The two lower bodice buttons are meant to be unfastened so the bodice lays flat over the hips – partially my fault by not making a mock-up first to test the hip circumference over the skirt, but if you look at old photographs some women show the bottom of their bodices not fastened all the way down for the same reason. So I’m going for a period look here.




… I haven’t stopped with the sewing projects since early July and I crashed in the middle of this bustle project. Just didn’t have the power to keep going. But I did and I’m really happy with the result. But no break for me – yet.

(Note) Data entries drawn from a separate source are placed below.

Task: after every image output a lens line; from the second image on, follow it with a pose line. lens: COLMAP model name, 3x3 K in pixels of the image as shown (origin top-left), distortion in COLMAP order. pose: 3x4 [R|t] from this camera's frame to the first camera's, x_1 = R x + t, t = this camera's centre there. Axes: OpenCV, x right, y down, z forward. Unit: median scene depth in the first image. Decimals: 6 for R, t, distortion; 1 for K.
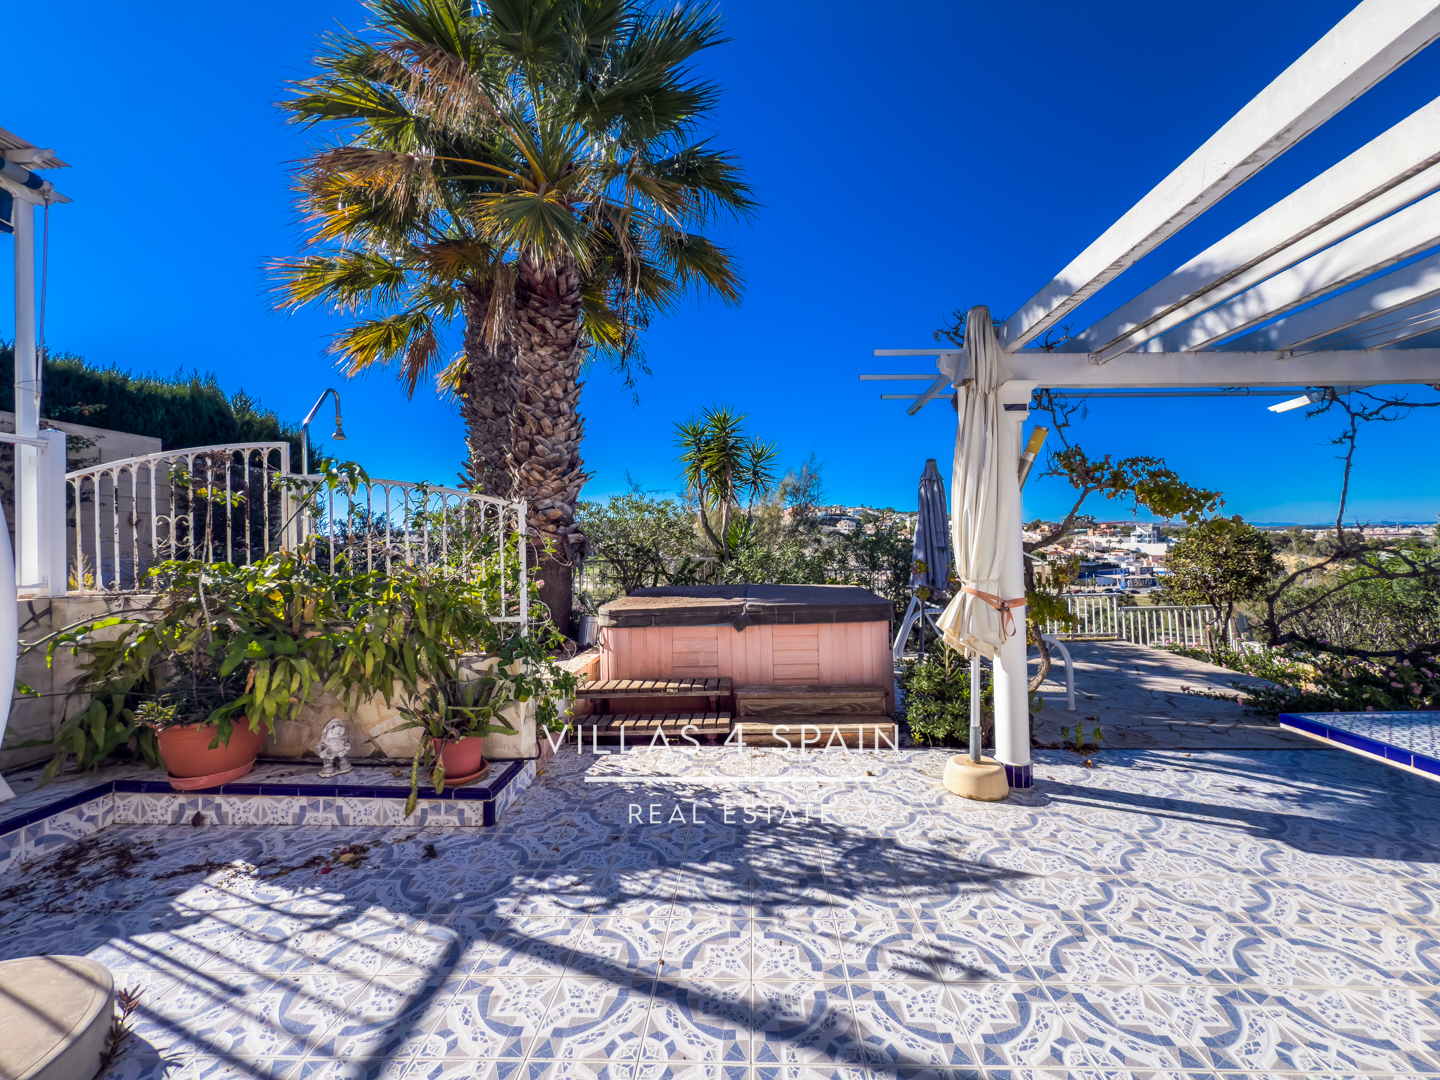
lens RADIAL K [[583.1, 0, 742.2], [0, 583.1, 536.5], [0, 0, 1]] dist [0.002516, 0.000196]
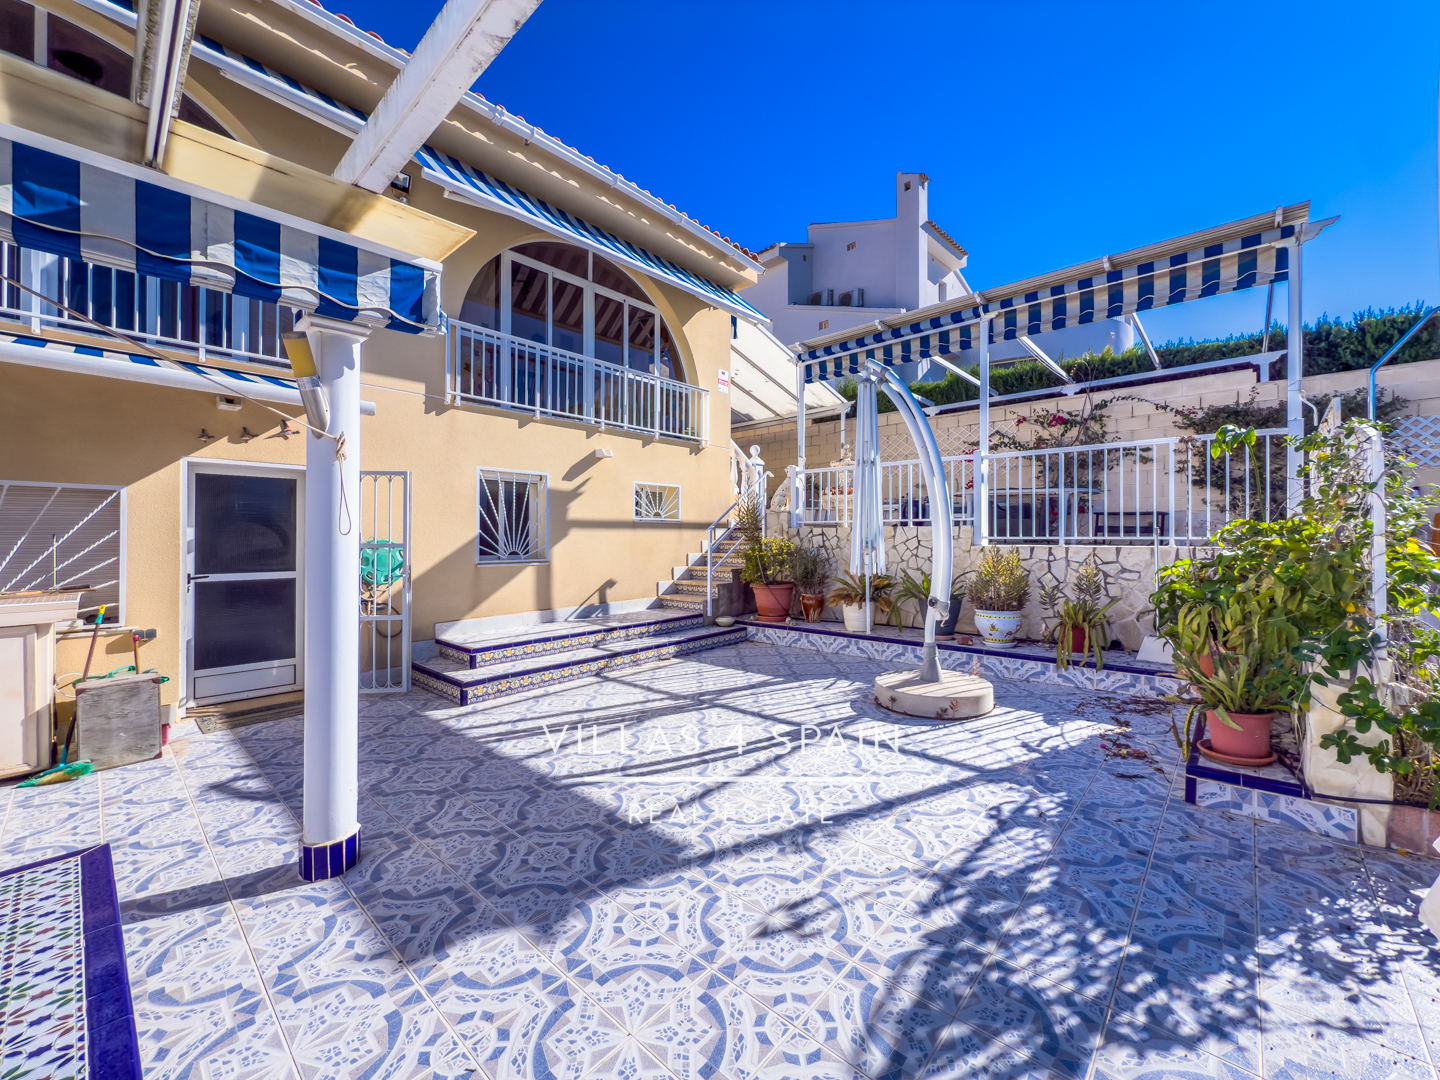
lens RADIAL K [[583.1, 0, 709.4], [0, 583.1, 537.6], [0, 0, 1]] dist [0.002516, 0.000196]
pose [[-0.669531, 0.025832, -0.742335, 0.615667], [0.029272, 0.999536, 0.008380, 0.028260], [0.742207, -0.016119, -0.669976, 0.836672]]
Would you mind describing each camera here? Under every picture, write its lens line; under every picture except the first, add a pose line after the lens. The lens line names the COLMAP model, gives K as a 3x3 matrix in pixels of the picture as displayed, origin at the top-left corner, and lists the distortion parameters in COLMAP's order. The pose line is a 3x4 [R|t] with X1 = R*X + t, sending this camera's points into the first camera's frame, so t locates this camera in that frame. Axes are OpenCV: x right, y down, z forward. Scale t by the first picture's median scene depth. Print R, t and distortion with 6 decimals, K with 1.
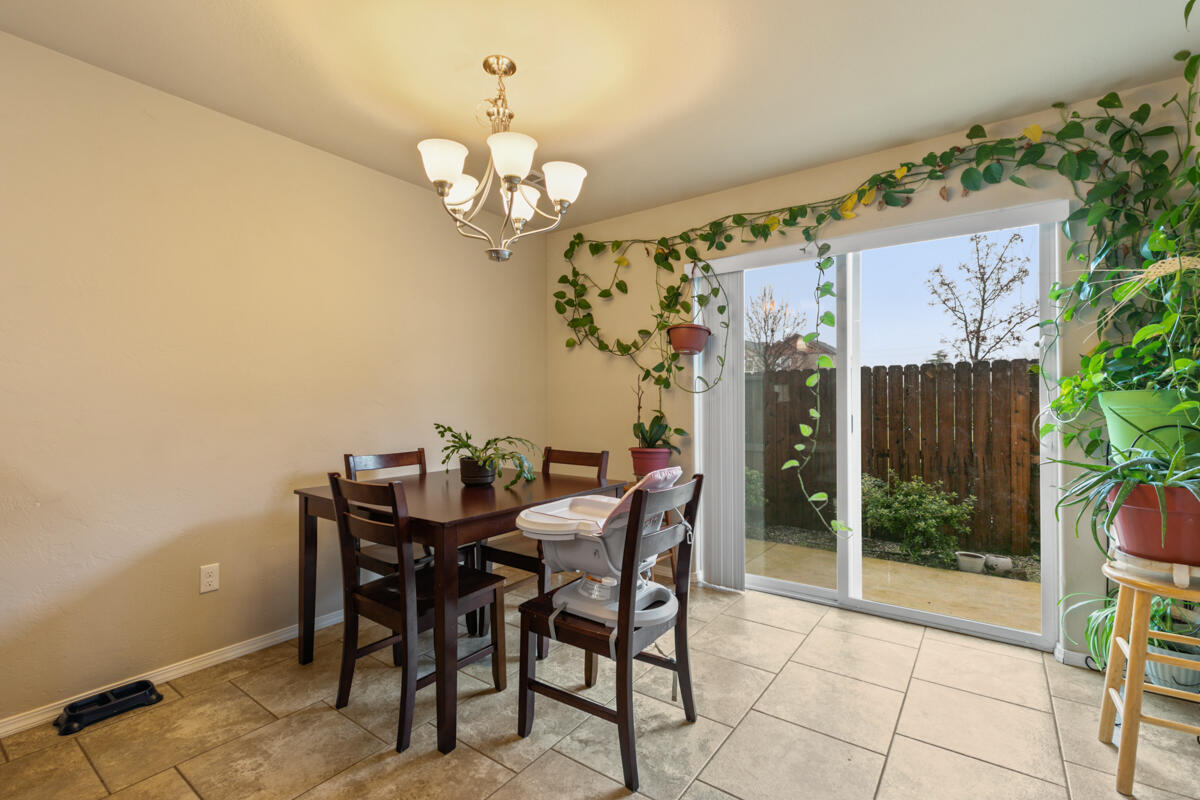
lens RADIAL K [[534.5, 0, 603.5], [0, 534.5, 397.3], [0, 0, 1]] dist [0.002964, -0.001266]
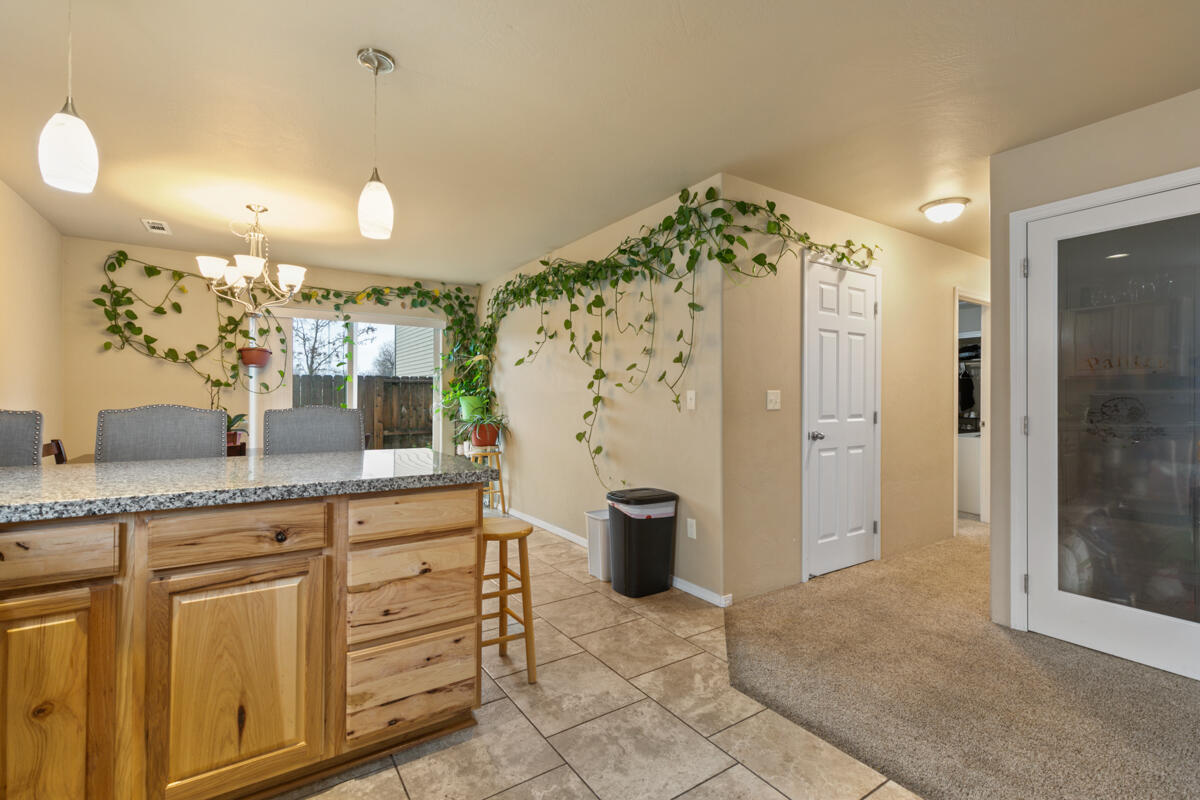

I’m currently planning a Regency Autumn Soiree in early October for my reenacting group. My husband and I are hosting the elegant dinner party complete with period English cuisine for both the afternoon tea and the dinner, a bit of dancing, cards and conversation all by candlelight.
Because this is a costume required event, I’m putting together a quick late 18th C. outfit for the caterer/cook consisting of a basic petticoat, undress jacket and apron. And, of course as hostess and to satisfy my insanity, a new elegant white gown will be furiously put together for myself. All in 17 days.

So the sewing continues. Ahhh…for a break!

Wednesday, September 2, 2009

Welcome! How Can We Help You?

Just want to give a shout out to all of our new Cloak & Corset members: A very warm welcome!

We hope you enjoy the monthly newsletters, vintage articles, recommended resources and much more found here. Sara and I are busy discussing new ways to give you the information you seek to sew beautiful 19th Century clothing.

But we want to hear from you Today so we can discover what you really need to know for your current and up-and-coming projects.

Just drop us a line at Sewing at CloakAndCorset dot com or post a comment here (see that word "comment" down below?) or even catch us over on our Facebook fan page.

What is your #1 question about 19th Century sewing?

Let us know!

Monday, August 31, 2009

Oops! and Ruffle Frustrations

In my last post I mentioned I had 28 yards of bias strips to gather up for the five rows of ruffles on the 1875 Lizzy skirt. Well... That was only the length of the striped fabric! I had another 20 of the solid blue color!

So, I actually had 48 yards (yes - forty-eight) of bias strips to run through my ruffler foot then pin and sew to the skirt base. (When all was said and done, I have enough pleated ruffle strips left that I don't have to cut and hem more for the bodice hem ruffle and perhaps even the sleeve ruffles. Yippie!)

Speaking of my ruffler foot - AAARRRRRGGGGHHHHHHH!!!!!

So I took my machine in for a cleaning since it'd last seen a tech in, like, 2002. (I have a Viking so it's self-oiling but it does need to be cleaned every once in a while - you would think I'd pay attention to that. duh) Well, I've not had a problem, although the black case where I plug in my cords had a crack right through it and the handle doesn't sit properly anymore. But I didn't think that my special Viking ruffler foot would cause a problem.


Something was amiss as I started running my kazillion yards through the foot. About every, oh, 10 inches or so the needle thread would shred and break. Like it was getting caught when it was moving around the bobbin. I was so confused and frustrated. What would have taken about an hour was nearly 2 and a half to finish the strips. I had to go super slow and the thread would still break.

Apparently the needle was hitting the feeder on the foot. It dulled my needle like nothing else which didn't help the problem as I continued to feed my fabric through. Hopefully that'll not happen again and it'll play nice next time.


But it got done and here is the skirt with the glorious, sheer bias ruffles:


It did end up taking a few evenings and several hours (albeit watching Firefly episodes) to scallop pink both edges of each bias strip. With no sewn hem, the ruffles stay light and airy.